Regionali 2015, Marini punta su più lavoro ed eccellenze: coalizione, il nodo della sinistra

La coalizione ancora non è stata ufficializzata, i tavoli delle trattative vanno avanti e come sempre qualche difficoltà c'è. Data per certo la lista civica di centro di appoggio alla Marini. Il presidente in campagna elettorale al Trasimeno

Un piano di sviluppo per l'Umbria del Futuro dove finanziare eccellenze del territorio, ambiente e puntare a trovare nuovi posti di lavoro. Parola del Presidente della Giunta regionale, Catiuscia Marini, che ormai è scesa in campo per "cogliere" la riconferma per altri 5 anni di governo dell'Umbria. A Passignano, nonostante la presenza politica di Matteo Orfini, presidente nazionale del Pd, è stata lei la voce più ascoltata dalla folta platea di amministratori, simpatizzanti e cittadini giunti a Passignano per l'incontro politico. 

L'Umbria che verrà.

"La Regione continuera' a favorire le eccellenze di questo territorio, a partire dall'impiego dei fondi del nuovo Piano di sviluppo, che saranno destinati allo sviluppo economico-ambientale in grado di generare innovazione e occupazione" ha ribadita la presidente agli umbri passando poi ad un programma ad hoc per l'area del Trasimeno "Alle risorse già destinate alla sanità si aggiungeranno quelle per il potenziamento degli ospedali di Castiglione del Lago e Città della Pieve. Sul fronte della viabilità, ci sarà un investimento sulla Pievaiola, il più importante in termini finanziari per la viabilità regionale, e per la variante di Castiglione del Lago".

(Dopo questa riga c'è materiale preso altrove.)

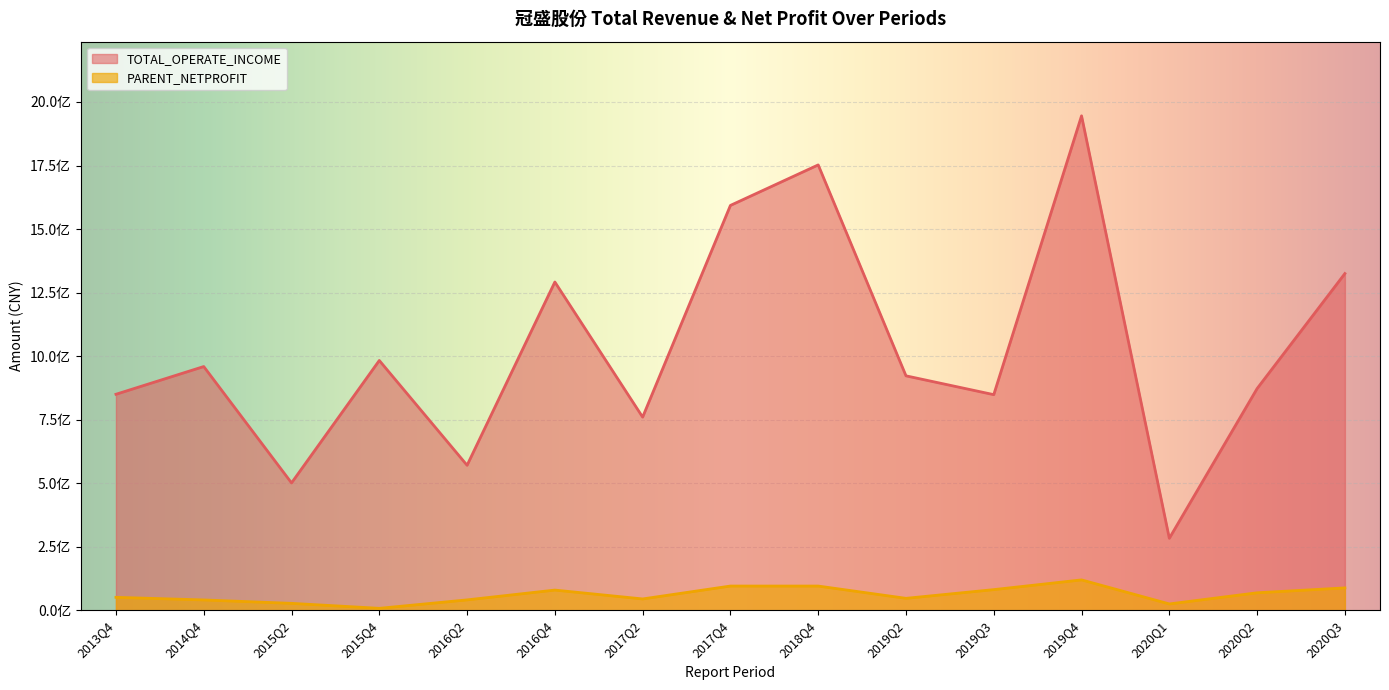

Which category has the highest value across all series?

2019Q4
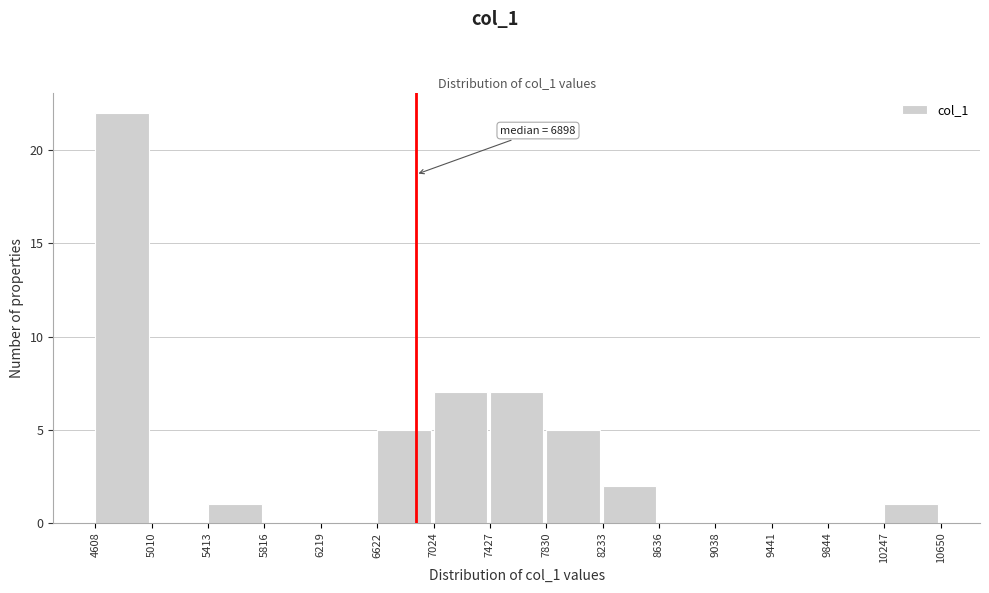

Over which range of the x-axis is the bar tallest?

4608 to 5010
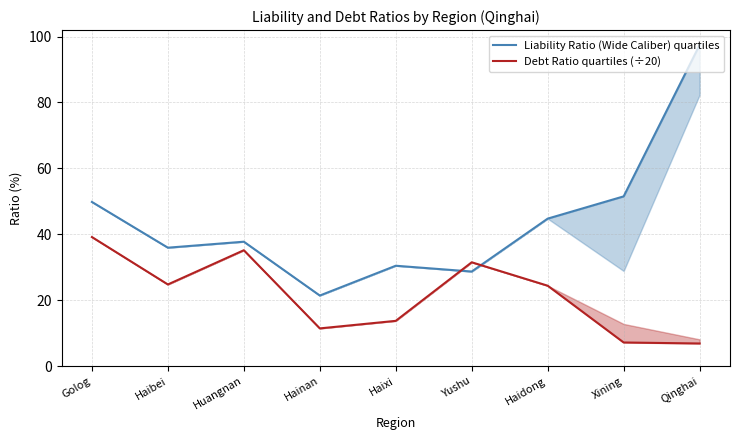

Which label corresponds to the smallest value in the chart?

Qinghai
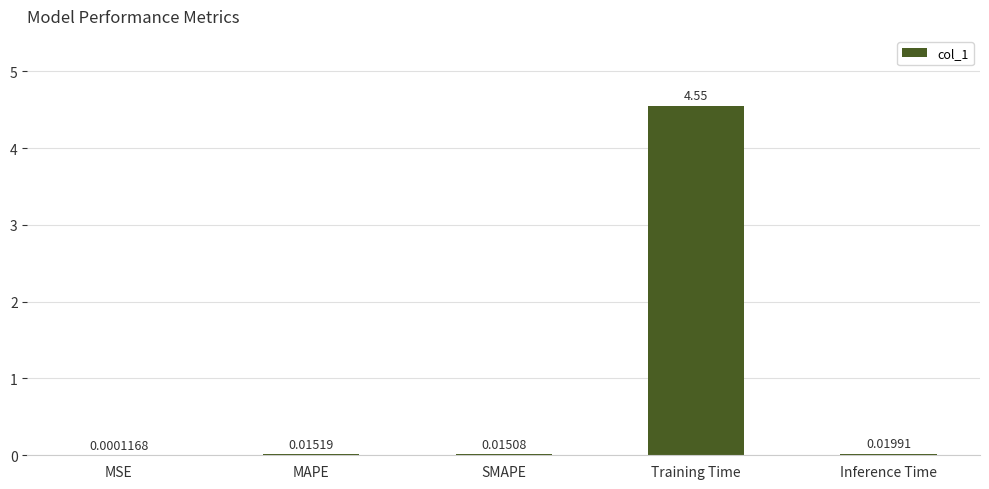

Where is the data nearest to the value 2?

Inference Time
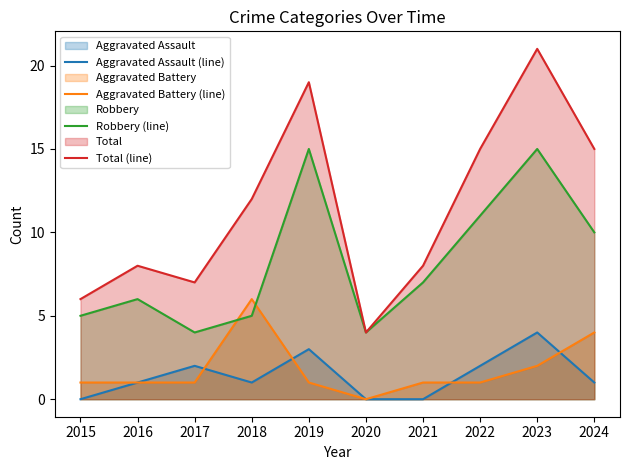

Where does the Robbery (line) series first go above 7?

2019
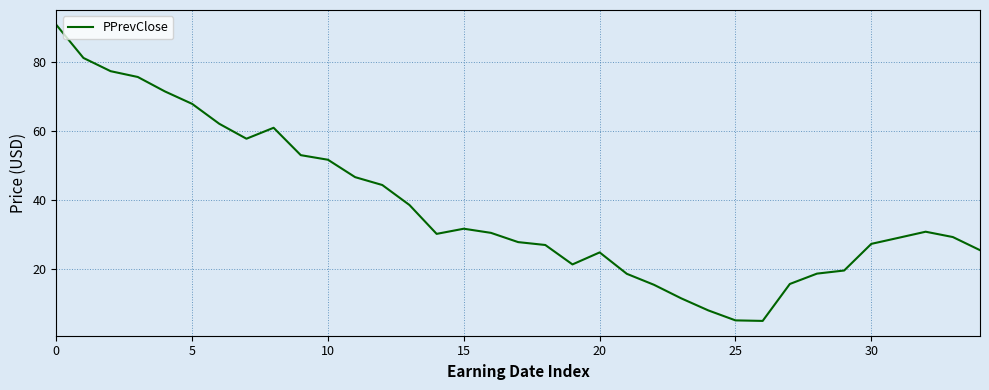

What is the maximum value shown in the chart?

90.9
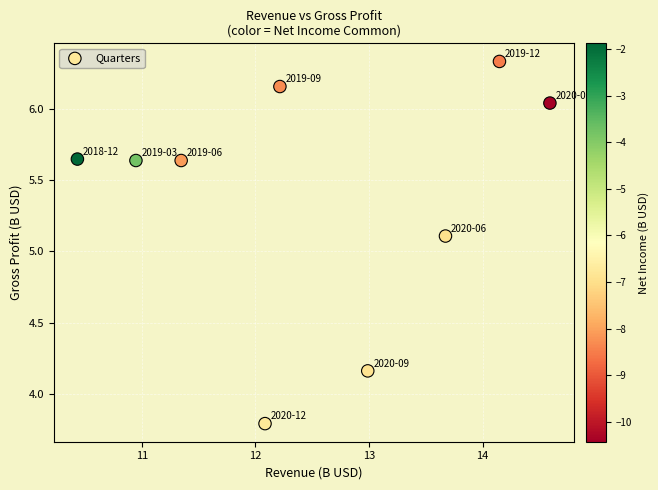

What Y value in the scatter plot is closest to 5?

5.1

La coalizione: il nodo degli alleati.

La coalizione ancora non è stata ufficializzata, i tavoli delle trattative vanno avanti e come sempre qualche difficoltà c'è. Data per certo la lista civica di centro di appoggio alla Marini - senza nome del presidente nel simbolo - e la presenza dei Socialisti e riformisti, appare difficile la presenza di Scelta Civica della Gargano, mentre Sinistra Ecologia e Libertà ci dovrebbe essere. Ma ad una condizione: nessuna lista di sinistra alternativa a quella loro e nessun tentativo di riciclare nomi altisonanti della sinistra regionale che fu. Insomma i movimenti di sinistra devono confluire dentro Sel disposta ad allargare la lista.